• TO-DO ITEM
With the pictures left out, reproduce exactly the lines from the one containing "border: 2px solid" through the final line of the entries.

Data excerpts
....

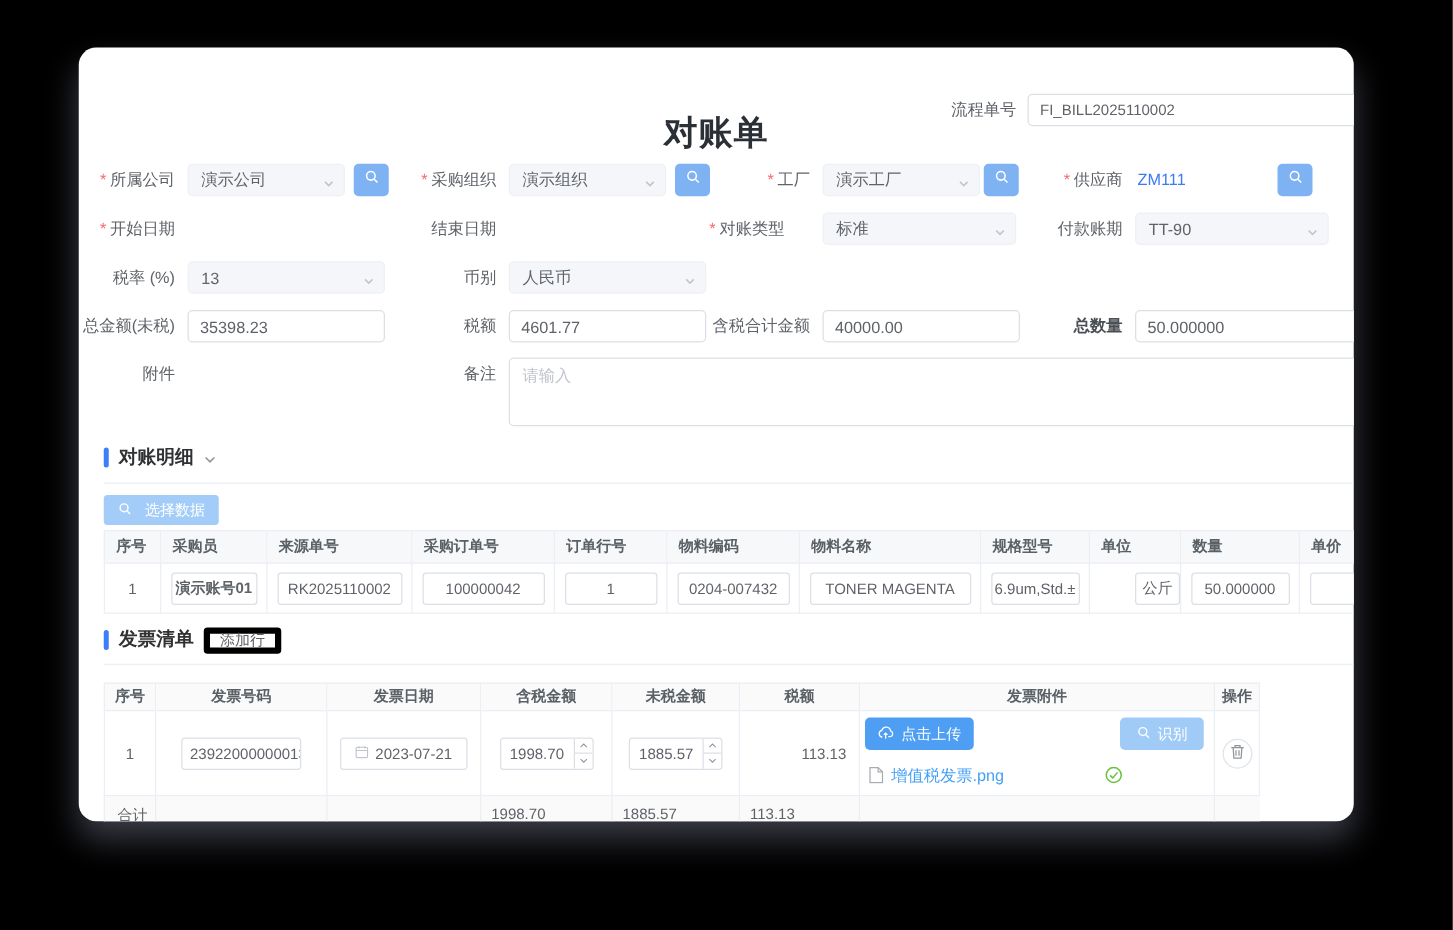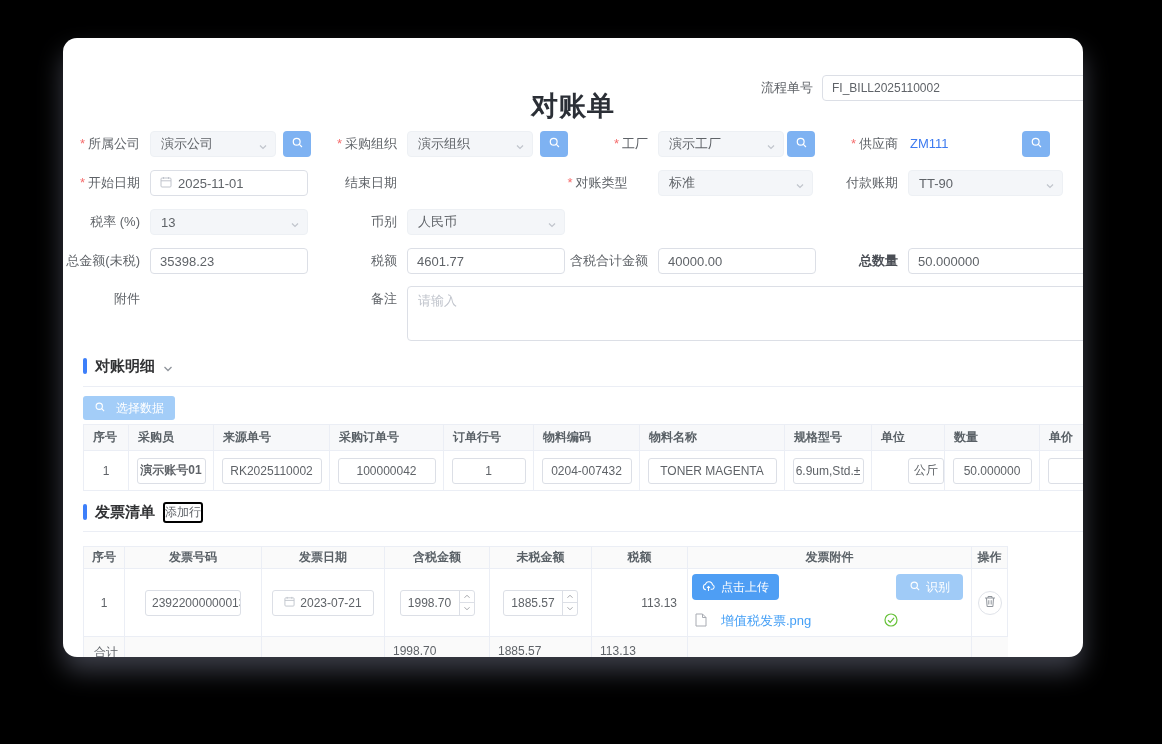"2025-11-01" div.input { html: <div> <span><svg> <rect></rect> <line></line> <line></line> <line></line> </svg></span> <span>2025-11-01</span> </div> -> none }
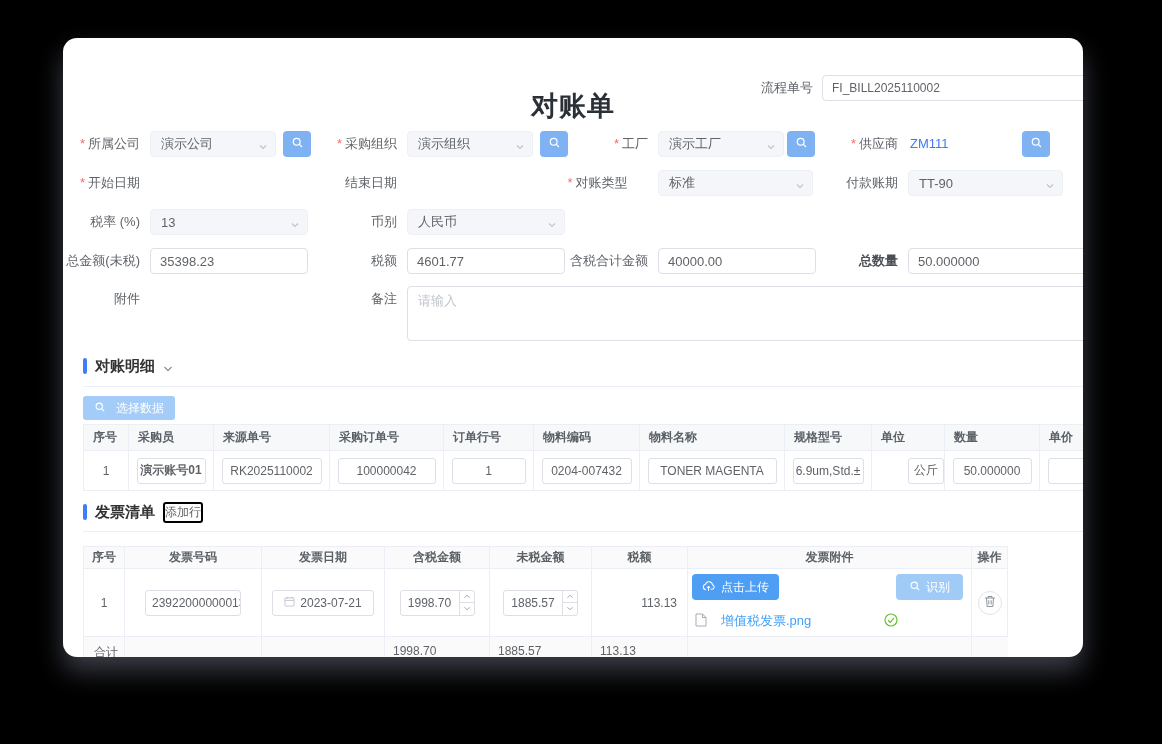"添加行" .btn-plain { border: 2px solid #000000 -> 5px solid #000000; padding: 0 0 -> 0 8px }
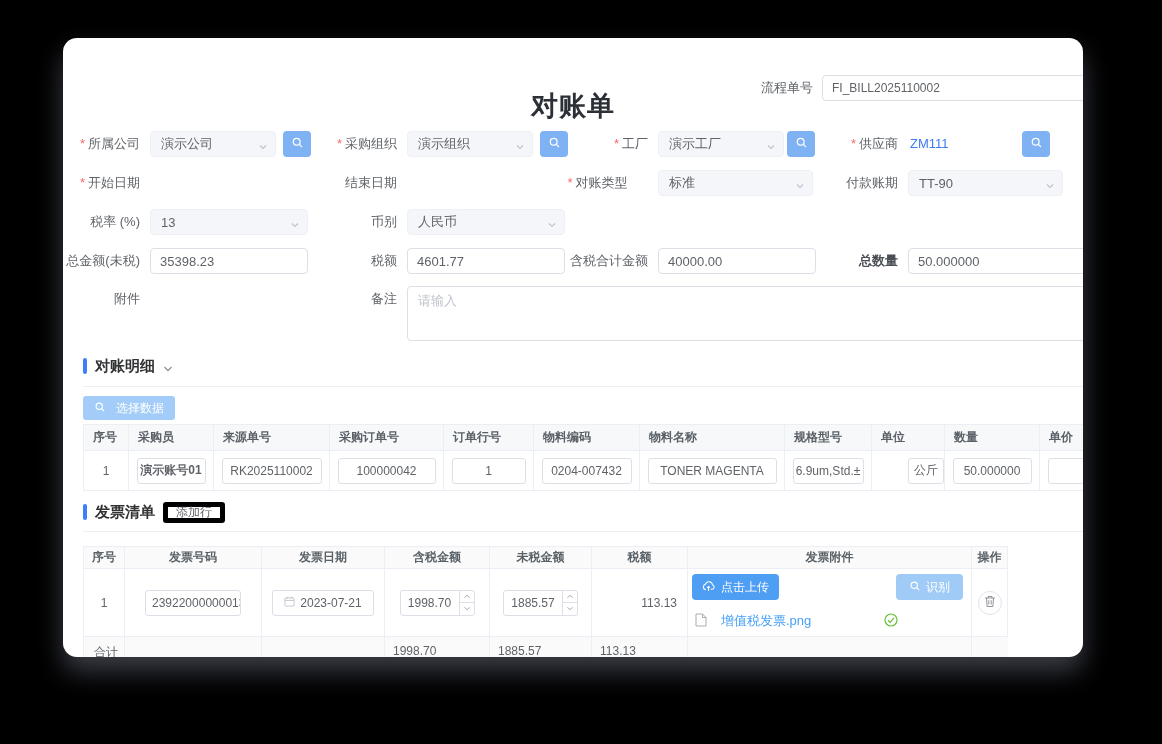"增值税发票.png" .file-row { gap: 14px -> 6px }
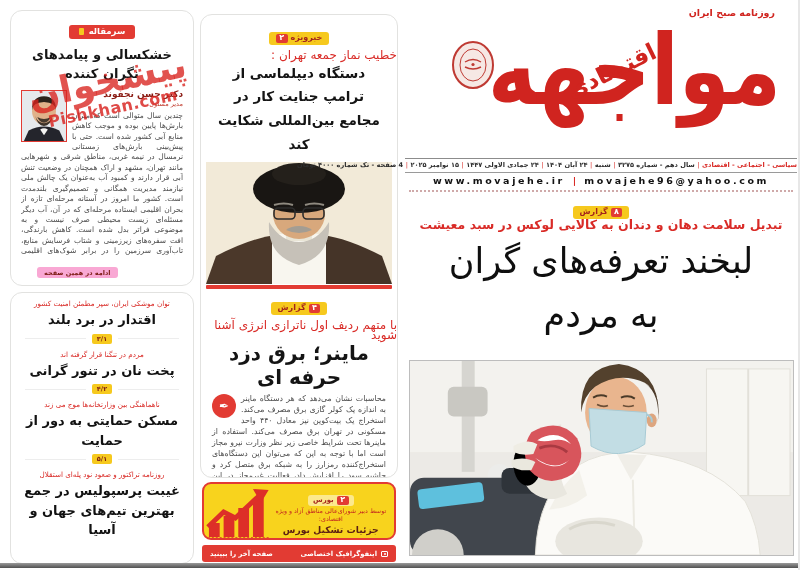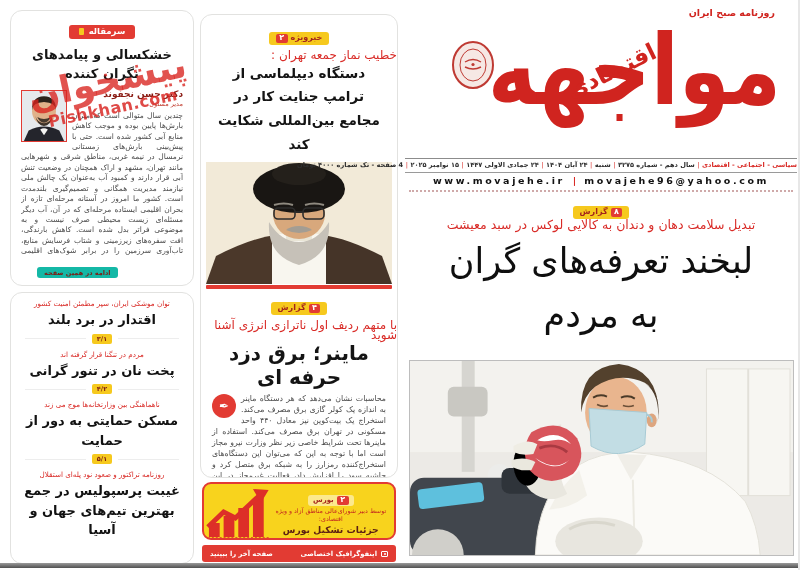"تبدیل سلامت دهان و دندان" #main-kicker { font-weight: normal -> bold }
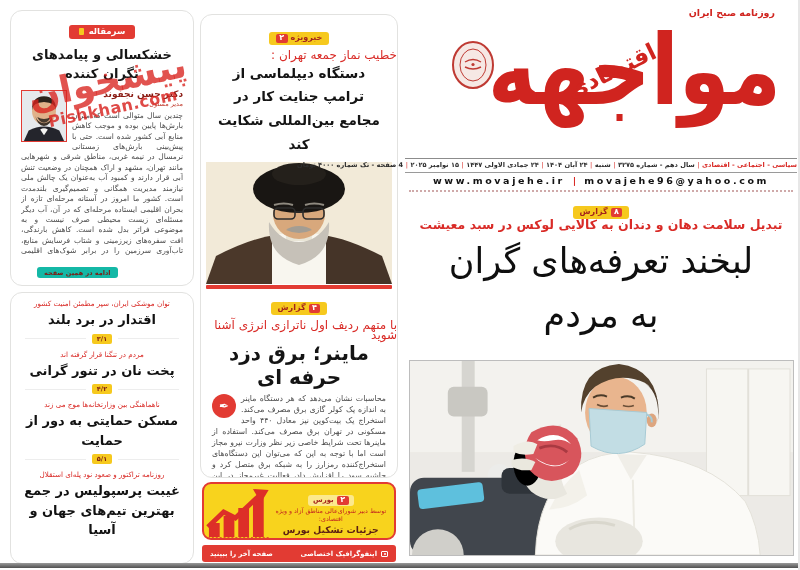"ادامه در همین صفحه" .continue-tag { background: #14b8a6 -> #f9a8d4 }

....

• OUTPUT
"添加行" .btn-plain { border: 2px solid #000000 -> 5px solid #000000; padding: 0 0 -> 0 8px }
"增值税发票.png" .file-row { gap: 14px -> 6px }
"تبدیل سلامت دهان و دندان" #main-kicker { font-weight: normal -> bold }
"ادامه در همین صفحه" .continue-tag { background: #14b8a6 -> #f9a8d4 }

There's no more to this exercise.